(Instructions for the task):
An exact transcription of all the entries below is required.

(Extracted page text data)
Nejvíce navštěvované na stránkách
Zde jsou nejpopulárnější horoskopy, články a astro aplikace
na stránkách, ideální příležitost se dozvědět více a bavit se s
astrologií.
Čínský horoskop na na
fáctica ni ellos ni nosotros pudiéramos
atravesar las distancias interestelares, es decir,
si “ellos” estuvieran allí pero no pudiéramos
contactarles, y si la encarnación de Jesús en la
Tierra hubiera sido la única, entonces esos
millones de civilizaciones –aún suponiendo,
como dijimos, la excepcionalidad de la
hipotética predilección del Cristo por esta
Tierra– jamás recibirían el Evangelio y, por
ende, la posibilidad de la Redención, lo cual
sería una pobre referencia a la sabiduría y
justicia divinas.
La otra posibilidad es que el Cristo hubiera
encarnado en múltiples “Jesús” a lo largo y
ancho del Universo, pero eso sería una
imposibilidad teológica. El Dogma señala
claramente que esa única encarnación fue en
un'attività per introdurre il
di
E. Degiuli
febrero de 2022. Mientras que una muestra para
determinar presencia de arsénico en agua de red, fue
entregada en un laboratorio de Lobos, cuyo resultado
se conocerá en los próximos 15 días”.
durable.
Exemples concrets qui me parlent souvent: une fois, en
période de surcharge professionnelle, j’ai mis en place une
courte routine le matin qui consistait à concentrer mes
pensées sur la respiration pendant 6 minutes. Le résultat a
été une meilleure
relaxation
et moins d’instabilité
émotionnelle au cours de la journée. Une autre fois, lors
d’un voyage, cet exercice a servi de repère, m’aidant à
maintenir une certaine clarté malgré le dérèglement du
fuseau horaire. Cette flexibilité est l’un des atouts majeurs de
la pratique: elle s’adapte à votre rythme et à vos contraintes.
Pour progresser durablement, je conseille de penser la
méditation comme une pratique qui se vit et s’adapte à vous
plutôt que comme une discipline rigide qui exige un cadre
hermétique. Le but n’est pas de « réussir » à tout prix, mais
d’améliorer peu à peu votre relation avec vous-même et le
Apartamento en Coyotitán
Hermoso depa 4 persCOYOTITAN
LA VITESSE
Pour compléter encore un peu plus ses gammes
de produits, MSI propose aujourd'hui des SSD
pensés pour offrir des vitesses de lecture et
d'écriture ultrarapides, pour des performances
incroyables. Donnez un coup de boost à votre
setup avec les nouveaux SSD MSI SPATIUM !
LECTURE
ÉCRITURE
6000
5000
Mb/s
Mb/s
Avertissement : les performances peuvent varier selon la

(Solution to this task):
Nejvíce navštěvované na stránkách
Zde jsou nejpopulárnější horoskopy, články a astro aplikace
na stránkách, ideální příležitost se dozvědět více a bavit se s
astrologií.
Čínský horoskop na na
fáctica ni ellos ni nosotros pudiéramos
atravesar las distancias interestelares, es decir,
si “ellos” estuvieran allí pero no pudiéramos
contactarles, y si la encarnación de Jesús en la
Tierra hubiera sido la única, entonces esos
millones de civilizaciones –aún suponiendo,
como dijimos, la excepcionalidad de la
hipotética predilección del Cristo por esta
Tierra– jamás recibirían el Evangelio y, por
ende, la posibilidad de la Redención, lo cual
sería una pobre referencia a la sabiduría y
justicia divinas.
La otra posibilidad es que el Cristo hubiera
encarnado en múltiples “Jesús” a lo largo y
ancho del Universo, pero eso sería una
imposibilidad teológica. El Dogma señala
claramente que esa única encarnación fue en
un'attività per introdurre il
di
E. Degiuli
febrero de 2022. Mientras que una muestra para
determinar presencia de arsénico en agua de red, fue
entregada en un laboratorio de Lobos, cuyo resultado
se conocerá en los próximos 15 días”.
durable.
Exemples concrets qui me parlent souvent: une fois, en
période de surcharge professionnelle, j’ai mis en place une
courte routine le matin qui consistait à concentrer mes
pensées sur la respiration pendant 6 minutes. Le résultat a
été une meilleure
relaxation
et moins d’instabilité
émotionnelle au cours de la journée. Une autre fois, lors
d’un voyage, cet exercice a servi de repère, m’aidant à
maintenir une certaine clarté malgré le dérèglement du
fuseau horaire. Cette flexibilité est l’un des atouts majeurs de
la pratique: elle s’adapte à votre rythme et à vos contraintes.
Pour progresser durablement, je conseille de penser la
méditation comme une pratique qui se vit et s’adapte à vous
plutôt que comme une discipline rigide qui exige un cadre
hermétique. Le but n’est pas de « réussir » à tout prix, mais
d’améliorer peu à peu votre relation avec vous-même et le
Apartamento en Coyotitán
Hermoso depa 4 persCOYOTITAN
LA VITESSE
Pour compléter encore un peu plus ses gammes
de produits, MSI propose aujourd'hui des SSD
pensés pour offrir des vitesses de lecture et
d'écriture ultrarapides, pour des performances
incroyables. Donnez un coup de boost à votre
setup avec les nouveaux SSD MSI SPATIUM !
LECTURE
ÉCRITURE
6000
5000
Mb/s
Mb/s
Avertissement : les performances peuvent varier selon la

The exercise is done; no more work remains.